Altogether, there are 74 paragraphs (i.e., sections), including the unnumbered final portion (the fragment Vol. 4 Part 4) that concerns Christian baptism. The first volume was published in 1932 and the last in 1967. Barth’s assistant Charlotte von Kirschbaum was indispensable for the progress of the Dogmatics.

During this project, I’ll take notes on the Dogmatics by paragraphs. Although there are many books about Barth's theology, one of my favorites is an older one: Arnold B. Come’s An Introduction to Barth’s Dogmatics for Preachers (Westminster Press, 1963). Come provides not only a nice discussion of the set but also a “quick tour.”

Here we go!

Paragraph 1 is “The Task of Dogmatics”: “As a theological discipline dogmatics is the scientific self-examination of the Christian Church with respect of the content of its distinctive talk about God.”

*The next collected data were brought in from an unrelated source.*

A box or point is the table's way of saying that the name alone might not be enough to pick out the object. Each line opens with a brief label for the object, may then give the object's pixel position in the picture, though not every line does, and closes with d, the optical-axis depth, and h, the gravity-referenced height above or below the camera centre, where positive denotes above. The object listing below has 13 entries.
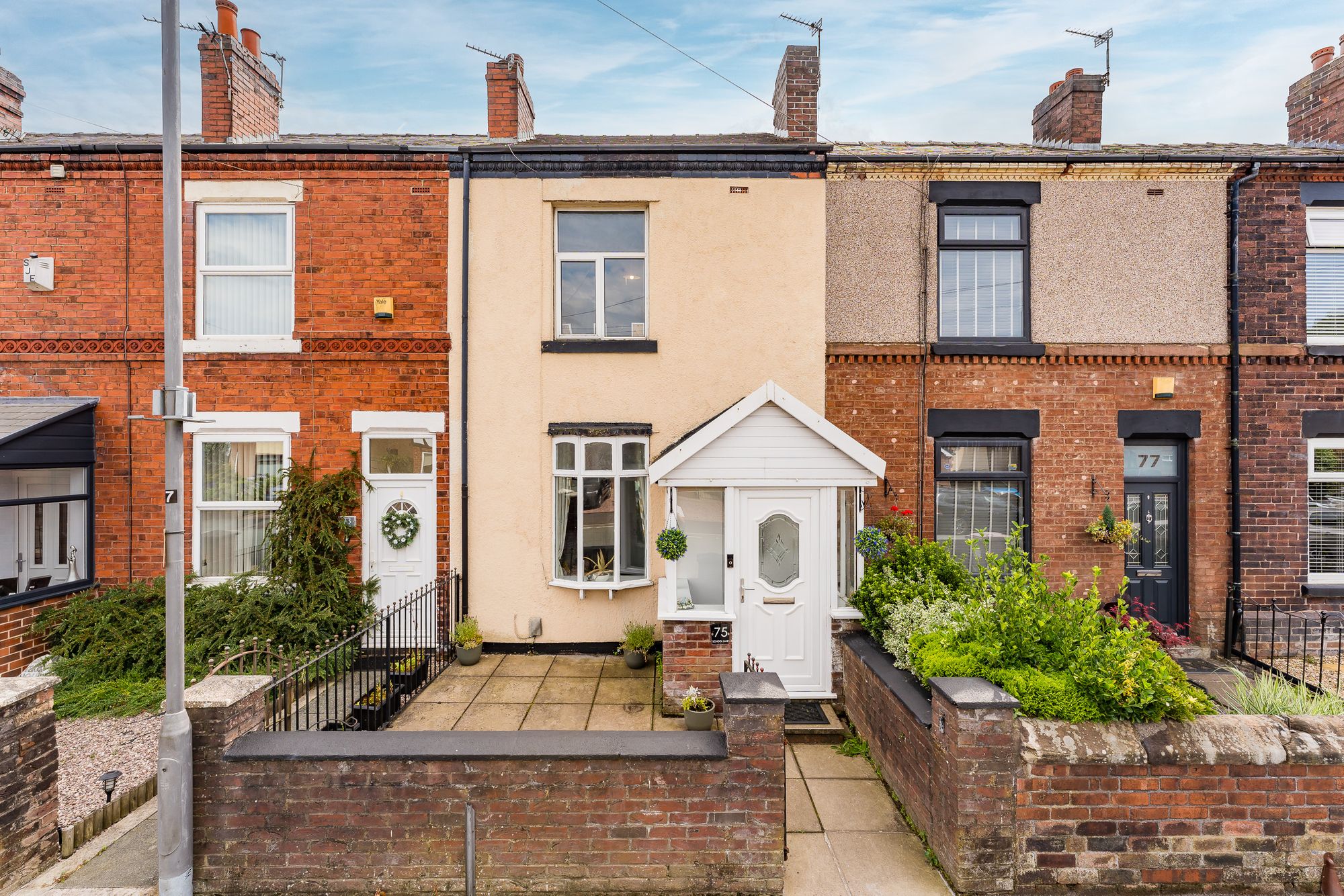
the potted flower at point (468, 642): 7.49 -2.45
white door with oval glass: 6.65 -1.55
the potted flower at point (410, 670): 6.53 -2.54
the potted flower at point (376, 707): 5.57 -2.50
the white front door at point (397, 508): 7.97 -0.82
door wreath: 7.87 -1.03
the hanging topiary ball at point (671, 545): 6.42 -1.01
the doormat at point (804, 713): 6.13 -2.77
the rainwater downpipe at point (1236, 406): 8.25 +0.69
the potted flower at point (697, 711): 5.51 -2.43
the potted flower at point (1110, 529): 8.04 -1.02
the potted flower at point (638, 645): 7.35 -2.43
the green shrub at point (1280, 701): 4.30 -1.82
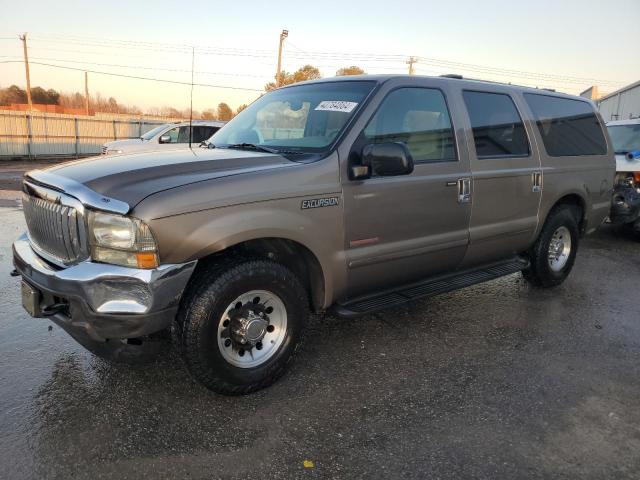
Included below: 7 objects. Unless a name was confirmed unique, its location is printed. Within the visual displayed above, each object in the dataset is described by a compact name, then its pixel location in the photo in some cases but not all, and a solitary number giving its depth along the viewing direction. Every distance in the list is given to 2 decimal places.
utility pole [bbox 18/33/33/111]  46.41
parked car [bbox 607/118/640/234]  7.26
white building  22.07
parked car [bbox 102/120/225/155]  13.68
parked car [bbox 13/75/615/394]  2.54
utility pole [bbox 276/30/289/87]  34.22
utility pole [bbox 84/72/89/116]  58.25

In “The Church, Theology, Science” (I/1, 3-11) theology is the work of the church, and because it is a human endeavor it is fallible, but is measured by the self-disclosure of God in Jesus Christ. Theology is a science, independent of other sciences, which does not have to submit to standards valid in other sciences. But theology as a science is in solidarity with other sciences while pursuing its own special responsibility.

Barth family grave in Basel

In “Dogmatics as an Enquiry” (pp. 11-17), dogmatics as an enquiry carries the assumption that the content of Christian talk about God can be known. This talk must conform to the being of the Church, and thus to Jesus Christ. But that talk not only can be known, but must be known, because this talk is an act of obedience to the Lord. Because God is free, church dogma can never be considered infallible in the Roman Catholic sense, for God alone as disclosed in Christ is the truth of the church.

In “Dogmatics as an Act of Faith” (pp. 17-24), dogmatics is impossible to carry out without faith—without listening to and being obedient to Christ. As faith, regeneration, and conversion are part of the Christian experience, theology will be part of the calling of the church and the grace given to the theologian. Penitence and obedience and prayer are always part of dogmatics—but that fact, in turn, does make theology special among the sciences.